(Exercise goal): Filter the entries below down to the lines containing the string "Crew", and copy each such line in full.

[Dataset items]
***
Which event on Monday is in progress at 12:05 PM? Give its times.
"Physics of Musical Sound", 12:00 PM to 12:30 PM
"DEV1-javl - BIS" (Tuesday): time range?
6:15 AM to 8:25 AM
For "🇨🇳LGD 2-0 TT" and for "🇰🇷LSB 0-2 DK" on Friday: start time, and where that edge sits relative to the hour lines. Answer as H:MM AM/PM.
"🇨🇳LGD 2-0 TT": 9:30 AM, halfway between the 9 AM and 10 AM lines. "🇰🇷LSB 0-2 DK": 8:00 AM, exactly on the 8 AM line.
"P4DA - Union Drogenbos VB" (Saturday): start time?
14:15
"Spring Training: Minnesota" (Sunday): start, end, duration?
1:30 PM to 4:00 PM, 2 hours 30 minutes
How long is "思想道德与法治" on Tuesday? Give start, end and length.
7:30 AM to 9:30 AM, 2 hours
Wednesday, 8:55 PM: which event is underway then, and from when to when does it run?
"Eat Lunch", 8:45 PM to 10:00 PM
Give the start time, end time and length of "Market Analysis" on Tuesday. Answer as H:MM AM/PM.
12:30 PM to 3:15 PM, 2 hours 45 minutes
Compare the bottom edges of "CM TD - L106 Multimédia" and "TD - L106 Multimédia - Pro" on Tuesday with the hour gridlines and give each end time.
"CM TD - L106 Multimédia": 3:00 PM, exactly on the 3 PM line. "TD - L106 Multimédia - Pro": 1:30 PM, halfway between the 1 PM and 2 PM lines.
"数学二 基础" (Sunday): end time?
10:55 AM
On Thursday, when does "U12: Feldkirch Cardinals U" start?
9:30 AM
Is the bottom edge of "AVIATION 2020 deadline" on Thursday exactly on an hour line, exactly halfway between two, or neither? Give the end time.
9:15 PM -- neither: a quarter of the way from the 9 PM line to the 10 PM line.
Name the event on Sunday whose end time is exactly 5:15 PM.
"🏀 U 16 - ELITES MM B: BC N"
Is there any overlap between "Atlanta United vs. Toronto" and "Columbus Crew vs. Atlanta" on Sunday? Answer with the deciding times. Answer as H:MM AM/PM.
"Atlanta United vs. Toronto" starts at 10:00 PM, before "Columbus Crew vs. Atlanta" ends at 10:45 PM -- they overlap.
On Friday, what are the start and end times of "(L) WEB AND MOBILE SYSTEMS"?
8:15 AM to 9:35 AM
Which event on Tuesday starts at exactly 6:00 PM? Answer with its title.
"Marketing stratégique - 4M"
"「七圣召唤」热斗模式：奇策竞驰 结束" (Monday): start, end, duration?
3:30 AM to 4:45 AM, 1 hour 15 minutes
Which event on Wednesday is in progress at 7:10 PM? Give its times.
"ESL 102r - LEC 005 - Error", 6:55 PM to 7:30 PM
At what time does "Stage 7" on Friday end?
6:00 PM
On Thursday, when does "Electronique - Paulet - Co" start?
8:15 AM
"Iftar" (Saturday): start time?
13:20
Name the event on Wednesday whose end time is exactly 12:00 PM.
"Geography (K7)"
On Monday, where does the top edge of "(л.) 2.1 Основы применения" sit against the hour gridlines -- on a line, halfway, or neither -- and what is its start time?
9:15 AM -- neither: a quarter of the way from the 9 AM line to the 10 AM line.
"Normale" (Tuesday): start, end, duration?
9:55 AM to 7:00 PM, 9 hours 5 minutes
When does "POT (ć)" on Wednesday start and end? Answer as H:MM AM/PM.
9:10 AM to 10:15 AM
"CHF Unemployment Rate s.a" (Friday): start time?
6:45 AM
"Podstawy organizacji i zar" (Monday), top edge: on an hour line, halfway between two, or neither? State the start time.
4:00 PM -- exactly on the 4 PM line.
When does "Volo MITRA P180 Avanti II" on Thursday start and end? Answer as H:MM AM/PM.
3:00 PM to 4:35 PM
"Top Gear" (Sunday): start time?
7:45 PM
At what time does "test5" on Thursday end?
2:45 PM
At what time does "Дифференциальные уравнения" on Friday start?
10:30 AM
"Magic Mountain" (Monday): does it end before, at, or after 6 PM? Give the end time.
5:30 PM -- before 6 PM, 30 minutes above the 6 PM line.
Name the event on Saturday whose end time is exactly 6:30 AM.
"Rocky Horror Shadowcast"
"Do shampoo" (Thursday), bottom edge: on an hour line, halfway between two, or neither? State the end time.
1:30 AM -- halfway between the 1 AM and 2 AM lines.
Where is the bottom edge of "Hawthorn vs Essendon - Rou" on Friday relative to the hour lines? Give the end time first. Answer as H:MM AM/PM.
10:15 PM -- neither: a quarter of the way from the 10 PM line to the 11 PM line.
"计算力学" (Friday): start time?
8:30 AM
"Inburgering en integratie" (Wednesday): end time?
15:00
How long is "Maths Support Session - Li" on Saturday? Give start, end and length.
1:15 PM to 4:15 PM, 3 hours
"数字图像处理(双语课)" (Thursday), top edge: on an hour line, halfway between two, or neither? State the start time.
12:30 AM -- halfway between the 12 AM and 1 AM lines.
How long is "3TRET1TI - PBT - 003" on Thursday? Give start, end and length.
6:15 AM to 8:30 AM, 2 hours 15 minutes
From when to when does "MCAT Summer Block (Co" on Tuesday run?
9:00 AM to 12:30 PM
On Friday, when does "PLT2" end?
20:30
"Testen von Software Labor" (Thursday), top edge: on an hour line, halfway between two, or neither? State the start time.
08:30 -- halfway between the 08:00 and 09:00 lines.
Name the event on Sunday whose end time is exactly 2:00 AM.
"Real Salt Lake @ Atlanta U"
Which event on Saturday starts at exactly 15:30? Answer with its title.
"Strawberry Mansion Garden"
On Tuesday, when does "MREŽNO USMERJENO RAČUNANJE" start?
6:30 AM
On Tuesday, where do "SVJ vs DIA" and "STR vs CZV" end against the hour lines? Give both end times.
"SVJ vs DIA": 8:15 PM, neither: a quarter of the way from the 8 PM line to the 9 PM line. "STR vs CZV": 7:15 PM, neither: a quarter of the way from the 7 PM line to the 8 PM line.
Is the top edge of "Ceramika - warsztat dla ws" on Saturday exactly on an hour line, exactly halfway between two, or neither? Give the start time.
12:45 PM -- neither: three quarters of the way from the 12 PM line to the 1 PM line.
***
(Reply):
Is there any overlap between "Atlanta United vs. Toronto" and "Columbus Crew vs. Atlanta" on Sunday? Answer with the deciding times. Answer as H:MM AM/PM.
"Atlanta United vs. Toronto" starts at 10:00 PM, before "Columbus Crew vs. Atlanta" ends at 10:45 PM -- they overlap.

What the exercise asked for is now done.